Não chorassem miséria e assumissem seus compromissos, os clubes brasileiros estariam removidos das redes de compadrio, facilitação e gambiarra, afastados da fila para conseguirem vantagens prometidas por intermediários que circulam em torno da máquina de Estado. Enquanto perseveram nessa fila, os dirigentes (a maioria deles) tentam acelerar a descida do maná jurando que seus vícios privados de gestores conduzem ao bem geral. É o que faz o mais conhecido defensor da eliminação das contrapartidas, o deputado federal Jovair Arantes (PTB-GO), quando trata o futebol como "patrimônio público".

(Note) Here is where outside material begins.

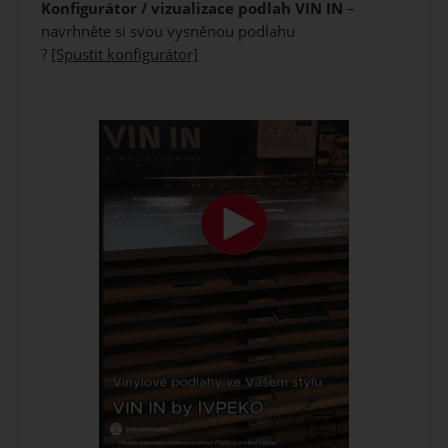
Konfigurátor / vizualizace podlah VIN IN
–
navrhněte si svou vysněnou podlahu
?
[Spustit konfigurátor]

Fico com Alex, mais craque ainda ao parar:

Parcelar as dívidas dos clubes sem contrapartidas não significa salvá-los. Uma medida como essa continua distanciando cada vez mais o futebol brasileiro do profissionalismo e da modernização.

Depois de um 2014 orçado em cima de um 2013 ainda relativamente dourado, 2015 será um ano sem ilusões para o futebol brasileiro. Pelo que se anuncia, corremos o risco de presenciar vários “momentos Marcio Braga” nos próximos meses. “Acabou o dinheiro”, dirão muitos gestores, mesmo por meio de subterfúgios. Conter a sangria é dever de sobrevivência. É hora de dar os incentivos certos: ao ajuste, e não ao acochambramento. Quando tivermos um Rangers, rebaixado por bandalheira na Escócia, talvez possamos descansar um pouco.